Qual o recado do STF ao Congresso sobre o veto?
Ministros do STF indicaram a parlamentares que, em princípio, não pretendem intervir na decisão do Congresso de derrubar o veto presidencial ao projeto. A avaliação interna é de respeito à deliberação do Legislativo.
Segundo interlocutores, a Corte considera que a medida se insere no campo político-institucional do Congresso, o que reduziria a chance de uma intervenção direta, mesmo diante de questionamentos sobre a constitucionalidade.

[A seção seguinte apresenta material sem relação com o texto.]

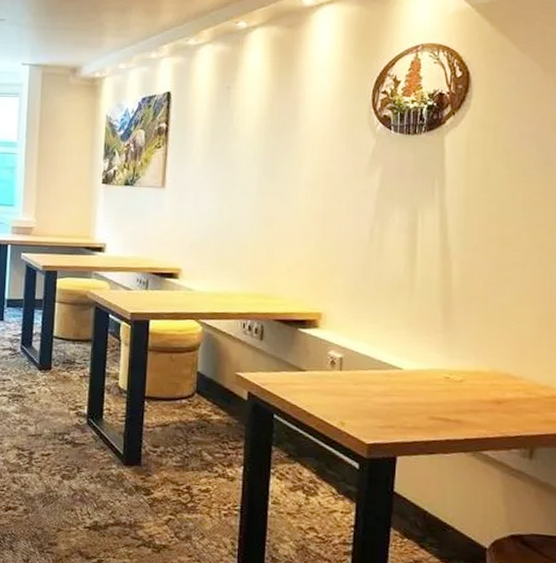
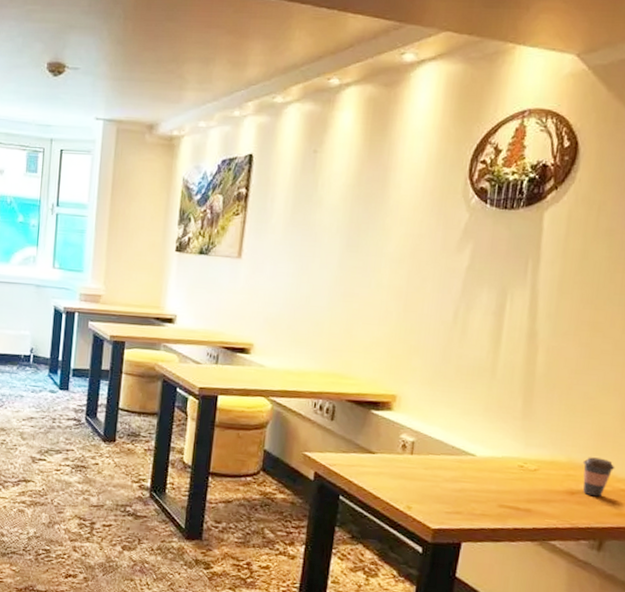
coffee cup: none [505,366,537,405] -> present [582,457,615,497]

As informações são do jornal O Globo.
Como ocorreu a derrubada do veto do PL da Dosimetria?
A derrubada do veto ocorreu com ampla margem: 318 deputados e 49 senadores votaram pela rejeição da decisão do Executivo. O resultado superou com folga o mínimo necessário para aprovação.
A votação reforçou a crise entre Executivo e Legislativo e ampliou o desgaste político em torno do governo Lula, especialmente após episódios recentes envolvendo indicações ao STF.
Por que o PL da Dosimetria pode beneficiar condenados do 8 de Janeiro?
O PL da Dosimetria altera a forma de cálculo de penas para crimes ligados aos atos de 8 de Janeiro. Ele reduz punições e muda regras de progressão de regime.
A mudança pode impactar diretamente centenas de condenados. Entre os efeitos previstos estão:
- Redução do tempo necessário para progressão de regime
- Aplicação da pena mais grave em vez do somatório de crimes
- Possibilidade de revisão de penas já aplicadas pelo STF
- Benefícios potenciais a cerca de 600 condenados, segundo estimativas
Quais articulações ocorreram entre STF e Congresso nos bastidores?
Nos bastidores, ministros com maior trânsito político no Congresso, apelidados de “Centrão do Supremo”, teriam sido consultados durante a construção do texto do projeto. Entre eles estão Gilmar Mendes e Alexandre de Moraes.
Relatos indicam que versões do texto passaram por análise informal de ministros antes da votação final, inclusive com participação em discussões técnicas sobre redação legislativa. Além disso, o ministro Alexandre de Moraes teria participado de conversas com senadores durante a tramitação, contribuindo para ajustes no texto aprovado.
O que pode acontecer com a judicialização do tema?
Partidos como PSOL e Rede já anunciaram que pretendem acionar o STF para contestar a constitucionalidade do projeto após a derrubada do veto. A estratégia pode abrir nova disputa entre Legislativo e Judiciário.
Apesar disso, integrantes do governo e aliados avaliam que o Supremo pode evitar uma nova crise institucional, especialmente em um cenário de forte polarização política e desgaste da imagem da Corte. Na avaliação de especialistas e advogados ligados ao tema, a judicialização existe, mas a tendência seria de cautela por parte do STF.